§ Text
━━━━━━
Précis: Colorectal cancer screening by many primary physicians may not be adequate


The American Cancer Society and the American Gastroenterological Association, as well as other groups, have all recommended screening for colorectal cancer. Standard recommendations include annual testing for fecal occult blood and periodic sigmoidoscopy/colonoscopy after the age of 50 years for persons at average risk for colorectal cancer. However, how well these recommendations have been carried out in the community by primary care physicians is unclear.


In this study, the researchers mailed a questionnaire to 2,310 primary care physicians throughout the US. Among other items, the questionnaire asked whether physicians would offer colorectal cancer screening to 6 hypothetical patients.


A total of 417 physicians (19.5%) responded.
  • 85.1% of the respondents offered some form of colorectal cancer screening routinely.
  • About half of the physicians never stopped screening irrespective of patient?s age.
━━━━━━
Items from a dataset:
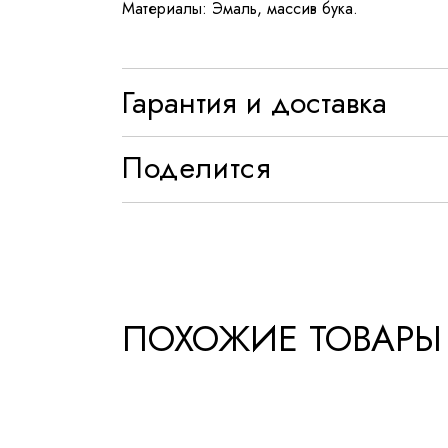
Материалы: Эмаль, массив бука.
Гарантия и доставка
Поделится
ПОХОЖИЕ ТОВАРЫ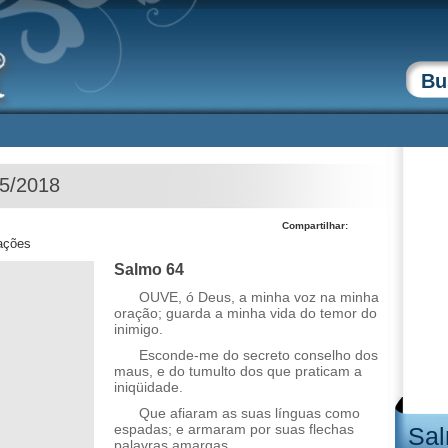
05/2018
Compartilhar:
zações
Salmo 64
OUVE, ó Deus, a minha voz na minha
oração; guarda a minha vida do temor do
inimigo.
Esconde-me do secreto conselho dos
maus, e do tumulto dos que praticam a
iniqüidade.
Que afiaram as suas línguas como
espadas; e armaram por suas flechas
Sal
palavras amargas,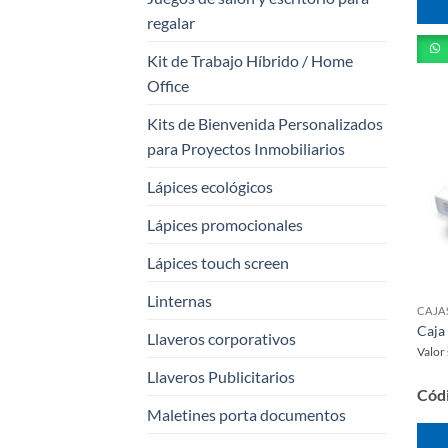
regalar
Kit de Trabajo Híbrido / Home
Office
Kits de Bienvenida Personalizados
para Proyectos Inmobiliarios
Lápices ecológicos
Lápices promocionales
Lápices touch screen
Linternas
Caja 
Llaveros corporativos
Valor
Llaveros Publicitarios
Cód
Maletines porta documentos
━━━━━━
§ Problem 1
From the précis on colorectal cancer screening, copy word for word the part that opens with the words containing "Précis: Colorectal cancer" and closes with "6 hypothetical patients.".
§ Problem 2
Name every colorectal cancer screening test that the précis on colorectal cancer screening mentions in its standard recommendations.
§ Problem 3
Continue the précis on colorectal cancer screening after its last sentence.

§ Exercise answer 1
Précis: Colorectal cancer screening by many primary physicians may not be adequate


The American Cancer Society and the American Gastroenterological Association, as well as other groups, have all recommended screening for colorectal cancer. Standard recommendations include annual testing for fecal occult blood and periodic sigmoidoscopy/colonoscopy after the age of 50 years for persons at average risk for colorectal cancer. However, how well these recommendations have been carried out in the community by primary care physicians is unclear.


In this study, the researchers mailed a questionnaire to 2,310 primary care physicians throughout the US. Among other items, the questionnaire asked whether physicians would offer colorectal cancer screening to 6 hypothetical patients.

§ Exercise answer 2
Testing for fecal occult blood, sigmoidoscopy, and colonoscopy.

§ Exercise answer 3
  • 43.6% of the physicians did not offer appropriate dietary advice to patients in preparation for fecal occult blood test (3 day avoidance of rare meat and some vegetables such as broccoli, turnips, and radishes).
  • About half of the physicians did not follow a positive fecal occult blood test with colonoscopy.


In this study, screening practices for colorectal cancer among primary care physicians varied widely from recommended guidelines. Aversion to the nature of the problem, the procedures used for screening, screening costs, and required referral patterns have presented major barriers to compliance with the recommendations. Immediate remediation is needed to teach primary care physicians about colorectal cancer screening, including how to identify appropriate candidates.